EXERCISE: The whole listing is to be written out again exactly; the pictures are not.

◆ ◆ ◆ ◆ ◆

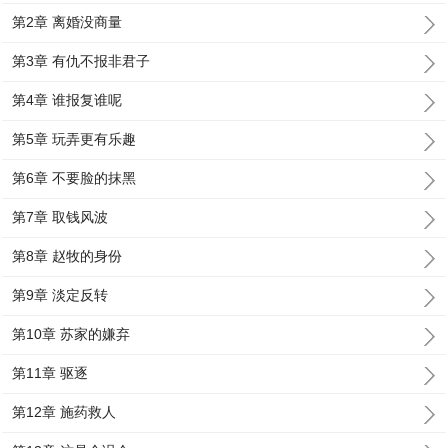
第2章 离婚没商量
第3章 有仇不报非君子
第4章 谁报复谁呢
第5章 玩弄更有乐趣
第6章 不要脸的抹黑
第7章 取钱风波
第8章 赵牧的身份
第9章 淡定反转
第10章 苏家的嫌弃
第11章 驱逐
第12章 施药救人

◆ ◆ ◆ ◆ ◆

RESPONSE TO THIS EXERCISE:
第2章 离婚没商量
第3章 有仇不报非君子
第4章 谁报复谁呢
第5章 玩弄更有乐趣
第6章 不要脸的抹黑
第7章 取钱风波
第8章 赵牧的身份
第9章 淡定反转
第10章 苏家的嫌弃
第11章 驱逐
第12章 施药救人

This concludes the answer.